第112話 ……そうかもな

 雄二の家で撮影会をした次の週。明日を越えれば週末の木曜日。


「明里」


 机に向かって学級日誌の"一日を一言であらわそう"の欄と睨めっこをしていた時。

 

 いつの間にか隣にやってきていた優也に声をかけられた。


「ん、どうしたの?」


 まだ残ってたんだ。ホームルーム終わってからだいぶ経つけど……


 今の時刻はもう4時を回っている。このクラスのみんなも、既に部活やら帰宅やらで教室を後にしている。


 私は日直だから、黒板消したり日誌書いたりしなきゃいけなくて残ってたけど……雄二も家の手伝いでもう帰ってるし、優也も帰ってるのかと思ってた。


「いや、悩んでるみたいだったから。それ」


 そう言って優也の指差す方に視線を動かすと、そこには未だ真っ白な学級日誌が。


「あっ……あはは、ばれちゃった?」


「ばれるもなにも、ずっとペン動いてなかったからな」


 そう口にしながら、優也は正面の席に腰掛ける。


 自然な行動なんだけど、この教室に私たち以外には誰もいないと思うと、なんだか不思議な感じだ。


「うっ……そんなとこを見られていたとは……」


「ま、それは習慣だな」


「習慣?」


「……いや、なんでもない」


 なんか誤魔化してる? いつになく落ち着きがない……


「あっ……」


 もしかして習慣って……その、好きな人を目で追っちゃう、あれ……?


 あぁぁぁぁ……!! 私はまた恥ずかしいことを……!!


「……おい。早くやるぞ」


 私の混乱した頭を冷やすように、優也はぶっきらぼうにそう言って、片手を差し出してくる。


「ありがとう……」


「おう」


 一言そう返すと、私の手を離れたペンはサラサラと動き始めた。





「よし、こんなもんだろ」


「おぉ……もう終わっちゃった……」


 動き出したペンはそのままのスピードで駆け抜け、わずか数分で"一日を一言であらわそう"のコーナーは文字で埋め尽くされた。


「んじゃ、鍵返して帰ろーぜ」


 すっくと席を立ちあがり、鍵のかけられている教卓に足を向けた優也。


「あ、うん!」


 駆け足気味にカバンを手に取り、戸締りをするために廊下に出た優也を追う。


「ほんと、ありがとね。私ああいうの苦手でさ……」


「ははっ、まぁ確かにな。そもそも一日を一言で、っていうのがアバウトすぎんだよな」


「そうそう!! もっと他に書かせそうなのあるよね!?」


 わかってるじゃん優也!! そんな私の気持ちが強すぎて、結構声が大きくなった。


「はははっ、お前ほんとにあれ嫌いなんだな」


 優也は、教室の扉に鍵を差し込みながら、もはや感心にも近い声をあげている。


「でもあれ、攻略法あるんだぜ」


「うそ!?」


 そんなのあるの!? 攻略法って、ゲームとかのやつだよね!? 私が毎回悩まされてる"一日一言のコーナー"にも攻略法が存在するっていうの……?

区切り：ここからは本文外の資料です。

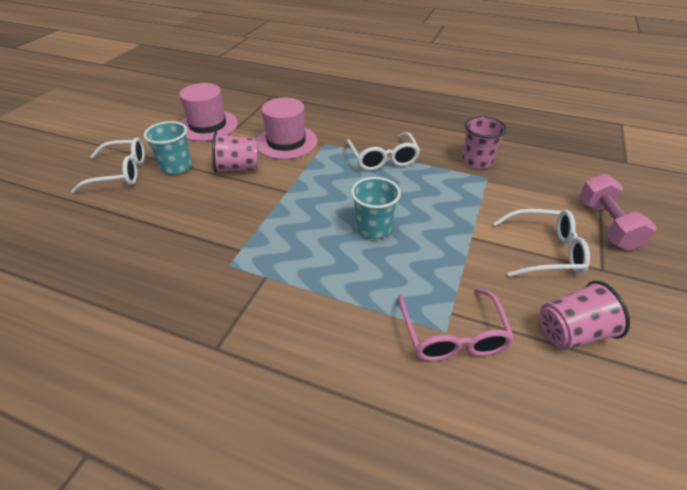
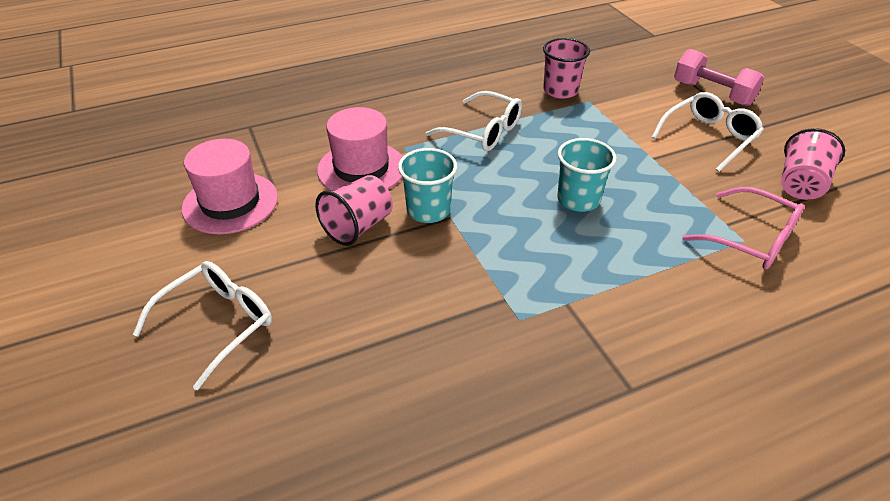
camera: 45 degrees left, 0 degrees up
turquoise cup [144,121,192,175] -> turquoise cup moved to [398,148,457,223]

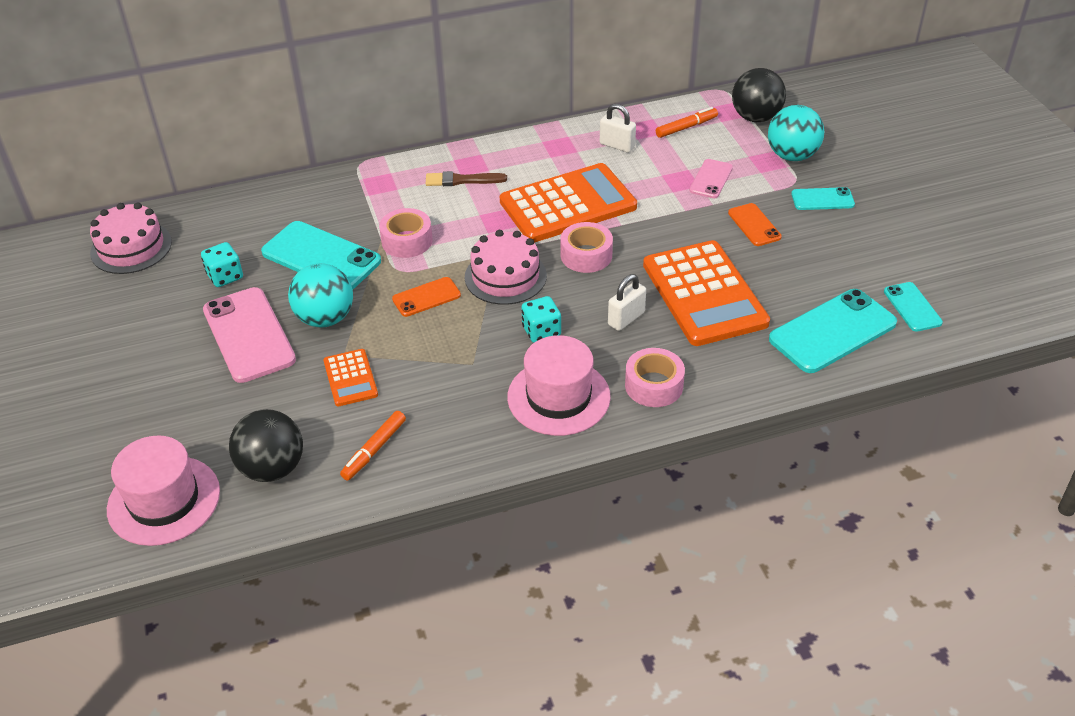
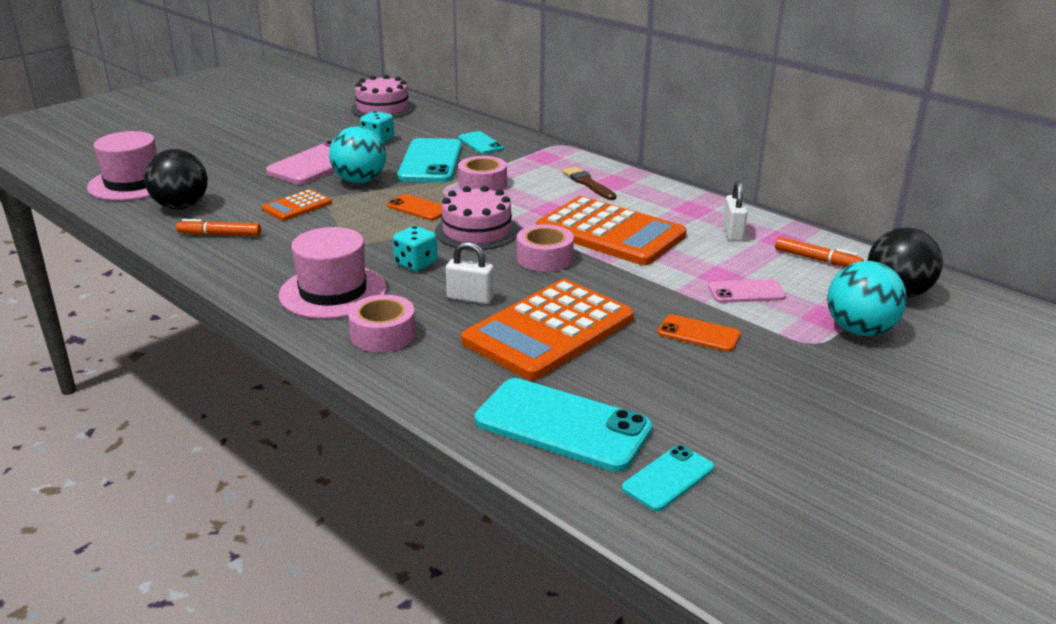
camera: 60 degrees right, 15 degrees down
orange phone [728,203,782,246] -> orange phone turned 75 degrees clockwise [658,314,741,352]
turquoise phone [791,187,855,210] -> turquoise phone moved to [458,131,504,154]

「まじまじ。あれ毎日違う人が書いてるから、何週間か前に遡って、他の人が書いたの丸パクリすんだよ」


「なるほ……いやでもそれってばれないの? 流石に全くおんなじっていうのは……」


 一瞬、納得しそうになったけど、やっぱりこれって攻略と呼ぶには弱いような……?


「あの松中先生が、いちいち何週間も前のを把握してると思うか?」


「……なるほど」


 これは攻略法だ。今の一言で納得できてしまう。


「……ふふっ」


 そんな事を考えていたら、自然と息が漏れた。


「……なんだよ? 立派な攻略法だろ?」


「ちがうちがう。こんなテキトーなのに、ほんとに通じそうだから、そう思うとなんかおかしくて」


「……そうかもな」


 優也がそう言ったのを最後に、少しの沈黙が流れる。


 たん、たん……という、静まり返った廊下を歩く、二つの足音だけが心地いい。


 どこかで聞いたことがある。


 2人でいても気まずくならないのは、本当の友達だって。居心地がいいってことなんだって。


「……」

 

 なんで今、こんな事を考えて……


「……なぁ」


 そんな私の考えを遮るように、優也は呼びかける。


「ん? なに?」

 

「今度さ、どっか出かけようぜ」


「……え?」


 たん、たん……という心地よい音に、私のそんな間の抜けた声が混じった。